--- SUPPLIED PASSAGE ---
Start

Hello again everyone and welcome back.

In the past lesson,

I listed and described five important steps that are usually necessary

when performing risk stratification to solve health care problems.

In this lesson, I describe technical steps that statisticians and

data scientists usually have some extensive knowledge with and experience.

The general steps involve model creation and evaluation of the model,

the final step is often considered the most important,

the actual scoring of new data and deployment of the analytics to solve problems.

At the end of the lesson,

you will be able to list and articulate the meaning of

the last five steps when performing risk stratification,

create a model, evaluate the model,

score new data, rank and stratify,

and deploy the analytical output.

Let me show you what I mean.

In our prior lesson, we covered steps one through five to be: one,

decide on algorithms whether to buy or to build,

two was to select the target variables,

three was to consider groupers,

four was to specify a time periods,

and five was to select candidate predictors.

This lesson starts off where we left off with these additional five steps,

starting with number six,

which is model creation or to create the final model,

seven is evaluation, eight is scoring new data,

nine is ranking in stratifying,

and step 10 is deployment of the analytical output.

End

--- GIVEN INSTRUCTION 1 ---
Turn the stretch of the risk stratification lesson that starts "In our prior lesson, we covered steps one through five" into a numbered list of all ten steps.
--- GIVEN INSTRUCTION 2 ---
Pick up the risk stratification lesson after its final sentence and write the next part.
The entries that come after this point are separate from the risk stratification lesson.

--- RECORD LIST ---
Start

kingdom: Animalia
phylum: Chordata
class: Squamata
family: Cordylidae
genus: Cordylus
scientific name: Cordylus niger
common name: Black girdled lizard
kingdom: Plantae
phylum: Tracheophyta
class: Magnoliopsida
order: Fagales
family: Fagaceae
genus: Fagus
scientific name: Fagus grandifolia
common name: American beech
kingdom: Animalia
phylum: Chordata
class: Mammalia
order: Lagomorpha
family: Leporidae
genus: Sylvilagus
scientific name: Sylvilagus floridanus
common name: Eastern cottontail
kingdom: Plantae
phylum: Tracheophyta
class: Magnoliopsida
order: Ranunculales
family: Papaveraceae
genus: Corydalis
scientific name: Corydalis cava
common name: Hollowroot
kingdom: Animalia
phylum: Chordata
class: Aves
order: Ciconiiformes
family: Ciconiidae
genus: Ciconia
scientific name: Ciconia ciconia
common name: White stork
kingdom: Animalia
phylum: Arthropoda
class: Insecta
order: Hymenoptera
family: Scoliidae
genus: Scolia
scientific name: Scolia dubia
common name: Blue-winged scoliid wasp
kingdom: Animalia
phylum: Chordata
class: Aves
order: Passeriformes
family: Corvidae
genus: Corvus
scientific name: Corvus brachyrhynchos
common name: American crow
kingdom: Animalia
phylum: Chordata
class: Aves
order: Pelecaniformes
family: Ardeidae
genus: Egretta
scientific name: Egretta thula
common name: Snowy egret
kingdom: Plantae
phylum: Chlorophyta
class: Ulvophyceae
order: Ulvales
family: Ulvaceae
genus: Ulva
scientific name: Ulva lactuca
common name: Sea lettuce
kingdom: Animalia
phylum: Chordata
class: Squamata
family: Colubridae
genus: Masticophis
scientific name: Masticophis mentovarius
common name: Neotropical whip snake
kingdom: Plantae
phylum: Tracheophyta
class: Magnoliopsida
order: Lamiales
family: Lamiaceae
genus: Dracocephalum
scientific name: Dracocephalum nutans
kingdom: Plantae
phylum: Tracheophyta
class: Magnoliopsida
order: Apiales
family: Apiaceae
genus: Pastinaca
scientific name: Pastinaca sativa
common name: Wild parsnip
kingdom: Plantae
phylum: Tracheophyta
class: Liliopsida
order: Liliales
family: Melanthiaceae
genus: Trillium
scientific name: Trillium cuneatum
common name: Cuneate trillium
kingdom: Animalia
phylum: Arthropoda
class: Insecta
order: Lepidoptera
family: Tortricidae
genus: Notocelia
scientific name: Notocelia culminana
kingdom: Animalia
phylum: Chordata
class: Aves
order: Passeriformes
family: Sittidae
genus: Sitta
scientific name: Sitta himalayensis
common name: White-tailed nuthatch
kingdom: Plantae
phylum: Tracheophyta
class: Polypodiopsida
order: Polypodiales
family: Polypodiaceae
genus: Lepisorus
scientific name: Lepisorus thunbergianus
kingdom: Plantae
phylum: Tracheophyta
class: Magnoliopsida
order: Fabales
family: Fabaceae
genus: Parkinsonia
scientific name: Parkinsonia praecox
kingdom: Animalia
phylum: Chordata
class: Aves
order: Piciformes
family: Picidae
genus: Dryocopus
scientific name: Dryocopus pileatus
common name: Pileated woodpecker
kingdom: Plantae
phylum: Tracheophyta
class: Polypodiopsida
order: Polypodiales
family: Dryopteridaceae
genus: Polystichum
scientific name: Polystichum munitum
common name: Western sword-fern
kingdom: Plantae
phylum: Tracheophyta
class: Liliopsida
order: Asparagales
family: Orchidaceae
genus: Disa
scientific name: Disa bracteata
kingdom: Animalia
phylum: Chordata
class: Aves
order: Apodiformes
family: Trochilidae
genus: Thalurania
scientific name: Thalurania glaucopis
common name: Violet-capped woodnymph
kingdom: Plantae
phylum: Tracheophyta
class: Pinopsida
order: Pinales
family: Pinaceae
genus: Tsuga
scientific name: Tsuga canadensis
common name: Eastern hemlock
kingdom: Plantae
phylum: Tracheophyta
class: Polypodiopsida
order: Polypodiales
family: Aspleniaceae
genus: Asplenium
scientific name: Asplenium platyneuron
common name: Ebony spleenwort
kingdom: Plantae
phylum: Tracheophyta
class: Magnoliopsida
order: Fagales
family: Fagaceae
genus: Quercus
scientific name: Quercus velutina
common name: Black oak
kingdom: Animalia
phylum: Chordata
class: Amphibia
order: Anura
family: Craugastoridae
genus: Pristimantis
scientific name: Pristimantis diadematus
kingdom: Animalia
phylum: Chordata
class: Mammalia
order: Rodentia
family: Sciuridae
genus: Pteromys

End

--- ANSWER 1 ---
1. Decide on algorithms, whether to buy or to build
2. Select the target variables
3. Consider groupers
4. Specify time periods
5. Select candidate predictors
6. Model creation (create the final model)
7. Evaluation
8. Scoring new data
9. Ranking and stratifying
10. Deployment of the analytical output

--- ANSWER 2 ---
Let's go a bit deeper into each of these in turn.

Let's get started with step six,

creating the final model.

This step involves deciding which variables from step five,

selecting candidate predictors you want to include.

Recall what you have learned about model selection in your role as data scientist.

For example, A shows the principle of parsimony.

This assumes that simple models often fit the data

as well or better as compared to complex models.

Next B, collinear variables should be avoided.

In other words, variables that are strongly

correlated with one another are often problematic.

C, tests with holdout or validation datasets.

Analysts should pick the most important variables

or create an index that blends these into one variable.

After careful analysis, you'll arrive at D,

a final list of modeling variables that should be selected.

For example, you might have found that including

20 or 30 Hierarchical Condition Category groups for an outcome of interest,

creates a very high R-squared value.

However, your comparison of the training and

holdout data may reveal that you are at risk of overfitting the data.

Thus, you might smartly select a smaller subset of variables.

Finally, E, once you have a final model,

you should run the model to obtain the coefficients or the weights.

That gives you a picture of what takes place within step six or creating the final model.

Step seven involves evaluating the model

to make sure the global fit of the model is adequate.

A global measure for the overall fit of an ordinary least

squared regression model is the R-squared value.

For logistic regression, you can use

the receiver operating characteristic or the ROC curve.

Evaluation of the bottle is likely to be

an iterative process that involves the previous steps.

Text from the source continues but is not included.